------ Records shown ------
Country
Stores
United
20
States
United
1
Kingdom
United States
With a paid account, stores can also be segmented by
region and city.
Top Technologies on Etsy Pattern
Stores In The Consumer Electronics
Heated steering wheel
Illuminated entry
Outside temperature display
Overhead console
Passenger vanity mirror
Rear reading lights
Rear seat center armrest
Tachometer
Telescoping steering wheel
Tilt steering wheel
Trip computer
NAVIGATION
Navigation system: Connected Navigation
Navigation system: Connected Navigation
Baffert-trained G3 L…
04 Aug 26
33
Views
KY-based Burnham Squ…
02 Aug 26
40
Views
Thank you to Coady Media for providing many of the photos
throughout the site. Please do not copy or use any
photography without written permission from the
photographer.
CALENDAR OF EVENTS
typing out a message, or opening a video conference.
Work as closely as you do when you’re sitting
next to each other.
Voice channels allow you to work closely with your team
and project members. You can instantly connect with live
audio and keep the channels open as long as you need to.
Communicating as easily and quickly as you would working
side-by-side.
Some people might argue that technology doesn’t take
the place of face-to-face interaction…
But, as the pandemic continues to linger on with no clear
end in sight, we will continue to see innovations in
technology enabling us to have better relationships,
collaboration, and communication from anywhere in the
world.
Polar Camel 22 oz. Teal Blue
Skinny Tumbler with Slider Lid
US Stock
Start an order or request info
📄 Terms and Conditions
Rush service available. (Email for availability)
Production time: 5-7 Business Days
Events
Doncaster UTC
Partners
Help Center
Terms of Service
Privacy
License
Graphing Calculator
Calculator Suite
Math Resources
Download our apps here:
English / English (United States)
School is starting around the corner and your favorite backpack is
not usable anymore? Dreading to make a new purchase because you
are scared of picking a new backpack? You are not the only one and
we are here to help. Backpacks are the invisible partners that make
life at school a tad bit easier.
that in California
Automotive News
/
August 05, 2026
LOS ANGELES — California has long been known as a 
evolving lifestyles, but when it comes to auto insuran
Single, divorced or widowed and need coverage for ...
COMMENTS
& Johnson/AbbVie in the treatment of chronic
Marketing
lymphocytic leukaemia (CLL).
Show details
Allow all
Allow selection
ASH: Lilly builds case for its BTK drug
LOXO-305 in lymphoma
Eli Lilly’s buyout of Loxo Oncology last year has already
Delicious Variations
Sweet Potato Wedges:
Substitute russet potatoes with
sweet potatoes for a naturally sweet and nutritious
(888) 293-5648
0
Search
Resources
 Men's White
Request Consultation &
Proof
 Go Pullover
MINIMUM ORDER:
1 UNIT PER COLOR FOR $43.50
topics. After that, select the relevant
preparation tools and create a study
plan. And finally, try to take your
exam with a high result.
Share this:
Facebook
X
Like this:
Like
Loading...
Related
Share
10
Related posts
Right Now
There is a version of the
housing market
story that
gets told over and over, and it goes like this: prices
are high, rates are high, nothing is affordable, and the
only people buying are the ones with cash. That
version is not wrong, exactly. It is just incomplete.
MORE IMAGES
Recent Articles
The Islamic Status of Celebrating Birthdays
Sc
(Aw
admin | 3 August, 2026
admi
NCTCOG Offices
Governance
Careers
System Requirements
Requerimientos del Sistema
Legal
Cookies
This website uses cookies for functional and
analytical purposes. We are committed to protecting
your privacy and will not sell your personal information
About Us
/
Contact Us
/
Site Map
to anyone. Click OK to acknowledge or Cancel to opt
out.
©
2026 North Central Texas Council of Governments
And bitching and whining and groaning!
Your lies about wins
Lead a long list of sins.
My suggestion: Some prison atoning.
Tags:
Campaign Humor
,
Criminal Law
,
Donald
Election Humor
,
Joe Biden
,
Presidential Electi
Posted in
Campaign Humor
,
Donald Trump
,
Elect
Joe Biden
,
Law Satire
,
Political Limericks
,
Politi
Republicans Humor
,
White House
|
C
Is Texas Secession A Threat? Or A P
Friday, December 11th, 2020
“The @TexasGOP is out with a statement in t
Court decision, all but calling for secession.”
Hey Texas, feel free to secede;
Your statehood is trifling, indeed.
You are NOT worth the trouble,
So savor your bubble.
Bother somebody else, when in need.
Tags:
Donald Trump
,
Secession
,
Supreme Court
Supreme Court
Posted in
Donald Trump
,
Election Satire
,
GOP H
------
Rewrite the lines of all the records, swapping every "Joe Biden" for "President Biden" and leaving everything else unchanged.

Solution to the exercise ->
Country
Stores
United
20
States
United
1
Kingdom
United States
With a paid account, stores can also be segmented by
region and city.
Top Technologies on Etsy Pattern
Stores In The Consumer Electronics
Heated steering wheel
Illuminated entry
Outside temperature display
Overhead console
Passenger vanity mirror
Rear reading lights
Rear seat center armrest
Tachometer
Telescoping steering wheel
Tilt steering wheel
Trip computer
NAVIGATION
Navigation system: Connected Navigation
Navigation system: Connected Navigation
Baffert-trained G3 L…
04 Aug 26
33
Views
KY-based Burnham Squ…
02 Aug 26
40
Views
Thank you to Coady Media for providing many of the photos
throughout the site. Please do not copy or use any
photography without written permission from the
photographer.
CALENDAR OF EVENTS
typing out a message, or opening a video conference.
Work as closely as you do when you’re sitting
next to each other.
Voice channels allow you to work closely with your team
and project members. You can instantly connect with live
audio and keep the channels open as long as you need to.
Communicating as easily and quickly as you would working
side-by-side.
Some people might argue that technology doesn’t take
the place of face-to-face interaction…
But, as the pandemic continues to linger on with no clear
end in sight, we will continue to see innovations in
technology enabling us to have better relationships,
collaboration, and communication from anywhere in the
world.
Polar Camel 22 oz. Teal Blue
Skinny Tumbler with Slider Lid
US Stock
Start an order or request info
📄 Terms and Conditions
Rush service available. (Email for availability)
Production time: 5-7 Business Days
Events
Doncaster UTC
Partners
Help Center
Terms of Service
Privacy
License
Graphing Calculator
Calculator Suite
Math Resources
Download our apps here:
English / English (United States)
School is starting around the corner and your favorite backpack is
not usable anymore? Dreading to make a new purchase because you
are scared of picking a new backpack? You are not the only one and
we are here to help. Backpacks are the invisible partners that make
life at school a tad bit easier.
that in California
Automotive News
/
August 05, 2026
LOS ANGELES — California has long been known as a 
evolving lifestyles, but when it comes to auto insuran
Single, divorced or widowed and need coverage for ...
COMMENTS
& Johnson/AbbVie in the treatment of chronic
Marketing
lymphocytic leukaemia (CLL).
Show details
Allow all
Allow selection
ASH: Lilly builds case for its BTK drug
LOXO-305 in lymphoma
Eli Lilly’s buyout of Loxo Oncology last year has already
Delicious Variations
Sweet Potato Wedges:
Substitute russet potatoes with
sweet potatoes for a naturally sweet and nutritious
(888) 293-5648
0
Search
Resources
 Men's White
Request Consultation &
Proof
 Go Pullover
MINIMUM ORDER:
1 UNIT PER COLOR FOR $43.50
topics. After that, select the relevant
preparation tools and create a study
plan. And finally, try to take your
exam with a high result.
Share this:
Facebook
X
Like this:
Like
Loading...
Related
Share
10
Related posts
Right Now
There is a version of the
housing market
story that
gets told over and over, and it goes like this: prices
are high, rates are high, nothing is affordable, and the
only people buying are the ones with cash. That
version is not wrong, exactly. It is just incomplete.
MORE IMAGES
Recent Articles
The Islamic Status of Celebrating Birthdays
Sc
(Aw
admin | 3 August, 2026
admi
NCTCOG Offices
Governance
Careers
System Requirements
Requerimientos del Sistema
Legal
Cookies
This website uses cookies for functional and
analytical purposes. We are committed to protecting
your privacy and will not sell your personal information
About Us
/
Contact Us
/
Site Map
to anyone. Click OK to acknowledge or Cancel to opt
out.
©
2026 North Central Texas Council of Governments
And bitching and whining and groaning!
Your lies about wins
Lead a long list of sins.
My suggestion: Some prison atoning.
Tags:
Campaign Humor
,
Criminal Law
,
Donald
Election Humor
,
President Biden
,
Presidential Electi
Posted in
Campaign Humor
,
Donald Trump
,
Elect
President Biden
,
Law Satire
,
Political Limericks
,
Politi
Republicans Humor
,
White House
|
C
Is Texas Secession A Threat? Or A P
Friday, December 11th, 2020
“The @TexasGOP is out with a statement in t
Court decision, all but calling for secession.”
Hey Texas, feel free to secede;
Your statehood is trifling, indeed.
You are NOT worth the trouble,
So savor your bubble.
Bother somebody else, when in need.
Tags:
Donald Trump
,
Secession
,
Supreme Court
Supreme Court
Posted in
Donald Trump
,
Election Satire
,
GOP H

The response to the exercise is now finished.